Joko menjelaskan, kalau diperhatikan volume kerja dan keterampilan yang dibutuhkan tak beda dengan apa yang dikerjakan Ida dan kaum ibu lainnya. Kaum ibu di sana tidak pernah mempertanyakan perbedaan itu. Mereka lebih bersikap 'nrimo dengan hal tersebut.
Angka produksi raket dan shuttlecock di sana tak pernah didata dengan pasti. Sebagai pembanding mungkin bisa digunakan permintaan pasar untuk shuttlecock yang diterima salah seorang juragan, Suraji, (47). Dalam sebulannya ia mengerjakan pesanan 1.000 slop atau 12.000 buah shuttlecock dengan harga Rp33.000/slop. Itu senilai Rp33 juta.
Belum lagi juragan lainnya yang ada di kelurahan Bale Arjo Sari. Itu hanya shuttlecock, belum termasuk raket. Data resmi tidak diperoleh. Berapa besar perputaran uang di sana perbulannya?
Namun, yang jelas kaum ibulah yang menjadi ujung tombak dalam pengerjaannya. Nasib pekerja rumahan industri raket dan shuttlecock seperti juga prestasi pebulutangkis kita akhir-akhir ini, tak ada perkembangan berarti.
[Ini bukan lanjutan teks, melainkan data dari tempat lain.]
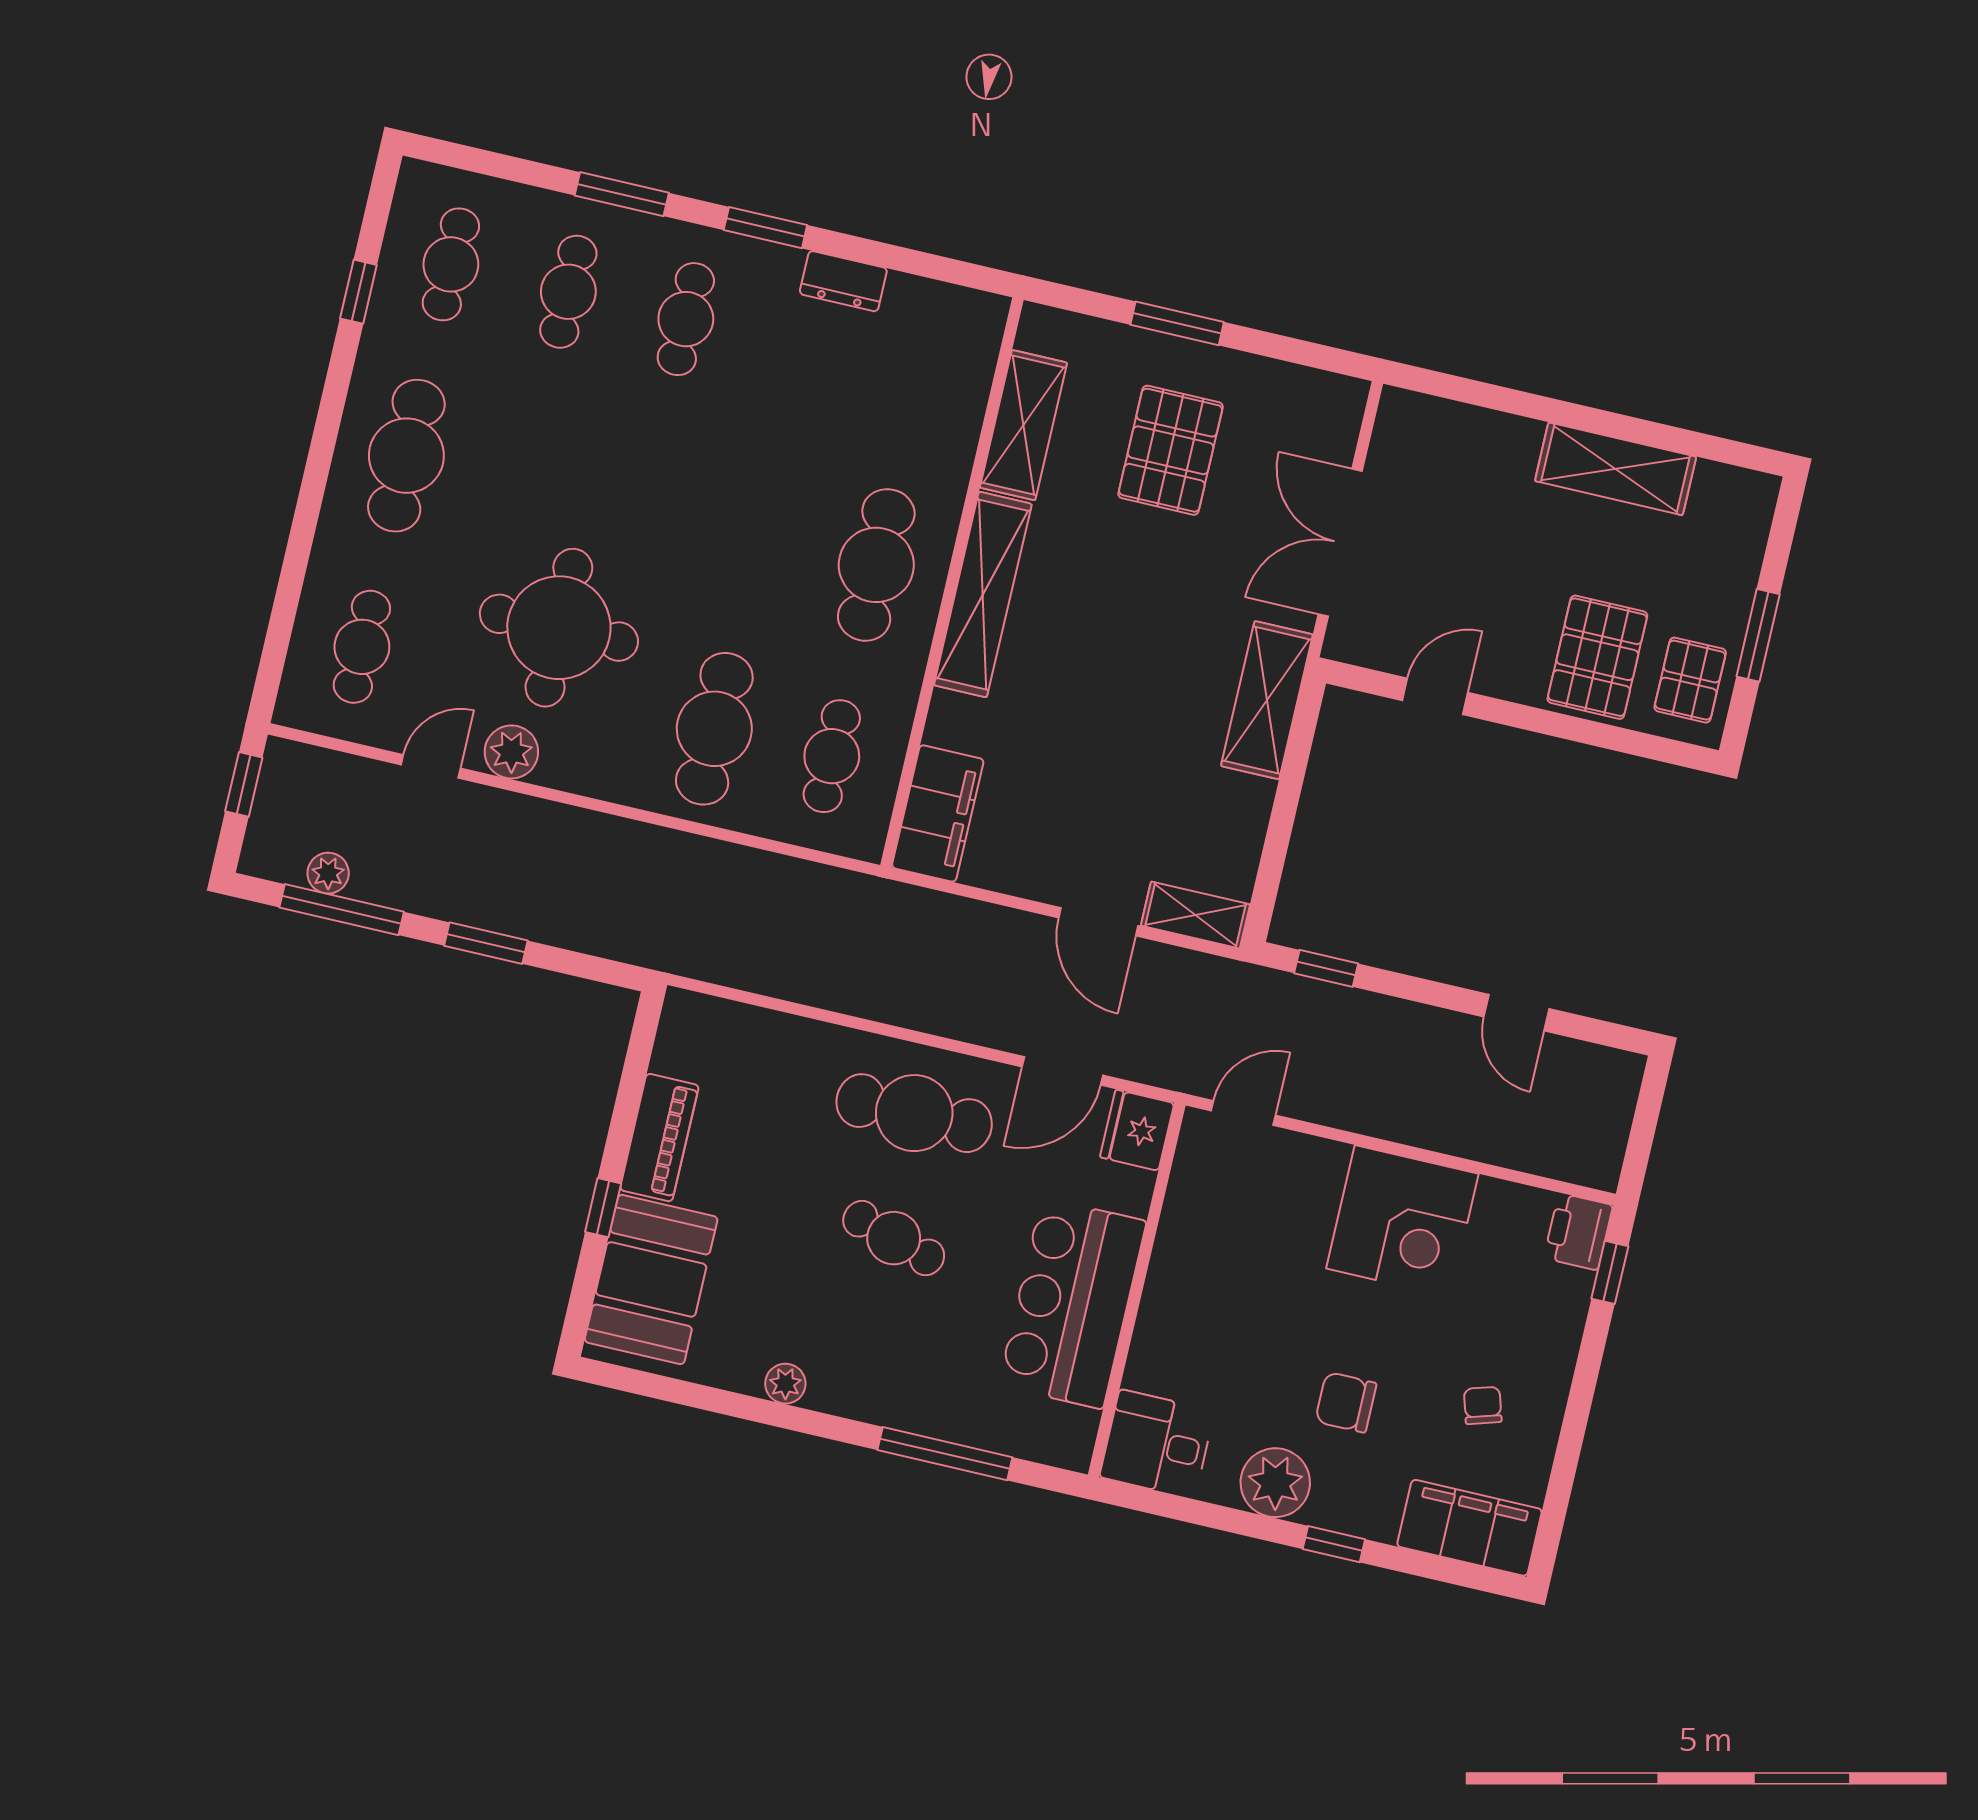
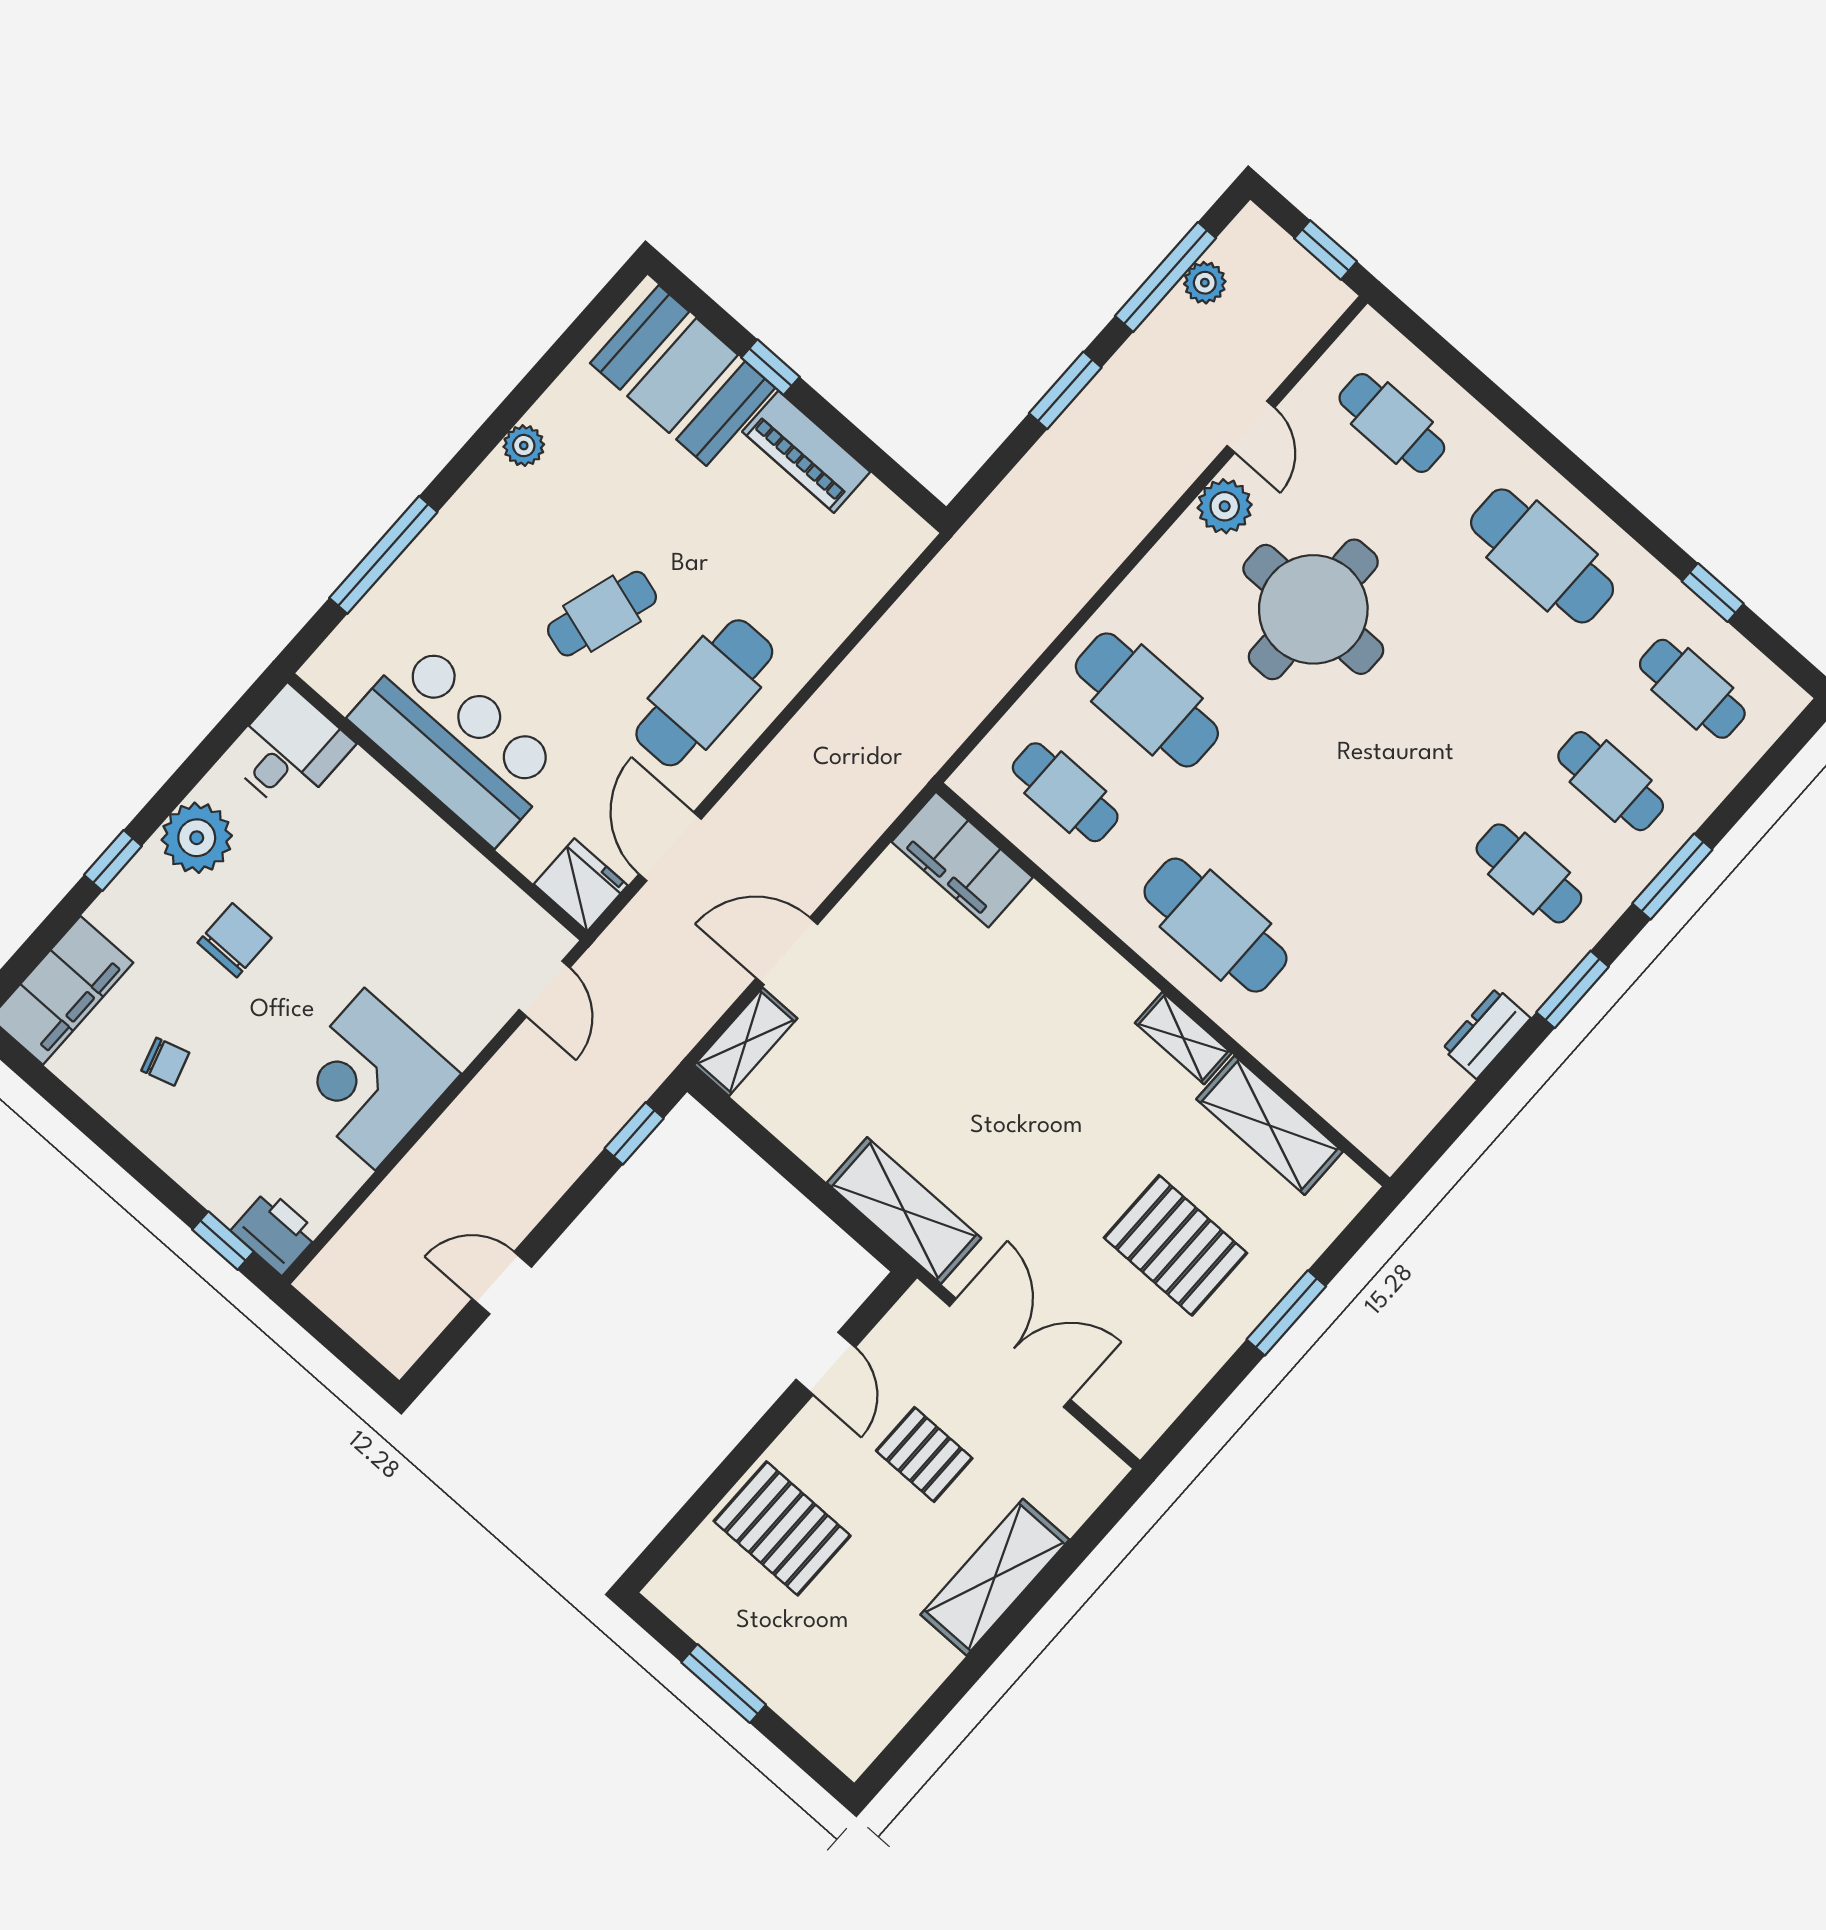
shelving: (1616, 469) -> (995, 1577), moved
shelving: (983, 595) -> (1183, 1038), width x0.45, depth x0.75
pallet: (1690, 680) -> (924, 1455), moved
Tapi dari tangan-tangan kaum ibu inilah lahir raket dan shuttlecock yang akan digunakan oleh anak-anak calon penerus Rudi Hartono dan Susi Susanti. Produk mereka menjadi penyambungkan generasi ke generasi lainya. Mereka layak disebut pahlawan bulutangkis, namun tanpa piala.